先ず、金州線の駅の名前は、計画ではこんな風だった。

ところが試営業の時点ではこんな風に変わっていた。

(この写真の出典はこちら)
金州の九里を出発してから東山路までは、計画と実際は同じだ。

(和平路?)については、下で説明する。
その後開発区までの2駅の名前が変わっている。

面白いのは、開発区の一つ手前の駅名だ。
計画では「十里崗」だった。十里とはこの辺の地名で、小さな丘が公園と言うか自然の山になっている地域である。地名を駅名に採用するのは、ごく普通のことだが、実際には「通世泰」駅となった。
通世泰とは、正式名称を「大連通世泰建材有限公司」といい、日本のトステム株式会社の子会社である。十里崗の近くにあり開発区でも有数の規模の会社だが、駅名に採用されるような特別な活動はしていないようだ。
とすると、十里崗と言うよりも通世泰の方が、地元の人にも分かり易いと言うことではないだろうか。
実際、タクシーの運転手に行き先を告げるときに、□□路△△番と言うよりも、◇◇公司と言った方が伝わりやすい。と言うよりも、開発区では□□路△△番と告げて通じた試しがない。

(写真はサンディさん提供)
通世泰站は、中国ローマ字(ピンイン)で書けば、tongshitaizhanとなるのだが、写真に示すようにTOSTEM STATIONと表記されている。日本でも金閣寺をローマ字でKINKAKU-JIと表記する場合と英語でGolden Templeと書く場合があるように、2種類の表記法があるが、中国でも同じような使い分けがある。

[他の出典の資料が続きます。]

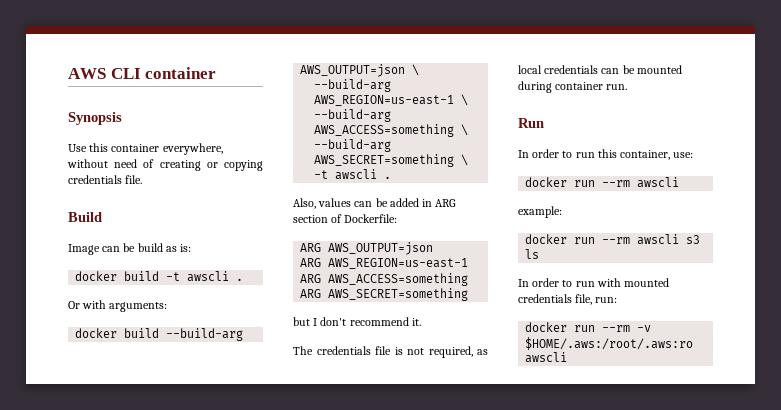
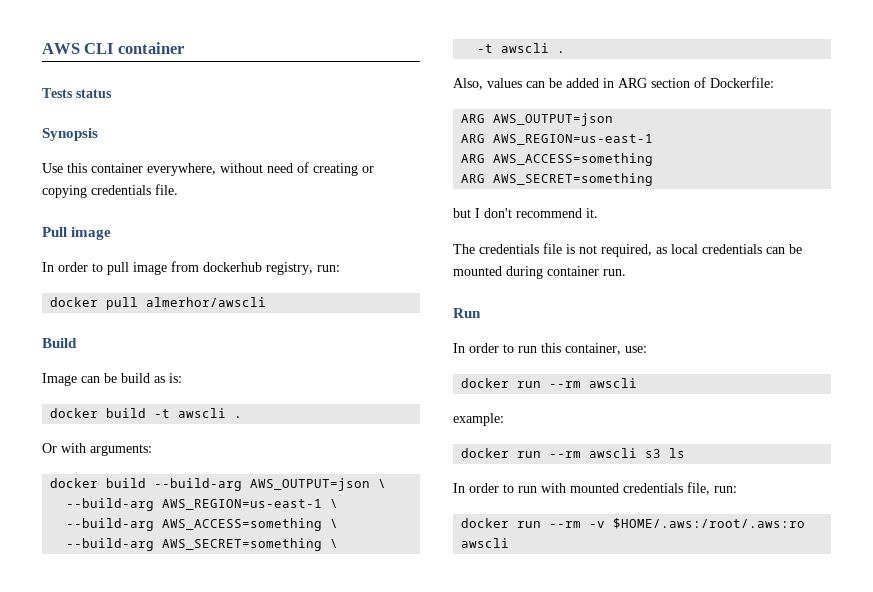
(217, 73) none -> [42,88,112,98] // Tests status
(143, 179) none -> [42,227,112,240] [42,261,340,275] [50,297,267,310] // Pull image // In order to pull image from dockerhub registry, run: // docker pull almerhor/awscli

だけど、明確な決まりはないので、雰囲気でなんとなく決まるようだ。
それにしても日系企業名を冠したTOSTEM STATIONは、かなり珍しいと思う。
日本で警察をアルファベット表記するときに、KEISATSU と書くことはほとんどなく、99%以上の確率でPOLICEと書くと思うが、中国ではPOLICEもよく見かけるけど、制服(ベスト)の背中にJINGCHAと書かれているのも見かける。
ネット情報を眺めていたら、「匯金市場」駅が「和平路」駅に改名されたと言う情報があり写真も示されている。

(この写真の出典はこちら)
本事典読者の大黒さんからも「和平路」駅まで乗車したとのコメントが寄せられているので、「匯金市場」駅は開業まもなく改名されたのだろう。ということは上の駅名案内板はもう既に古くなってしまったということか。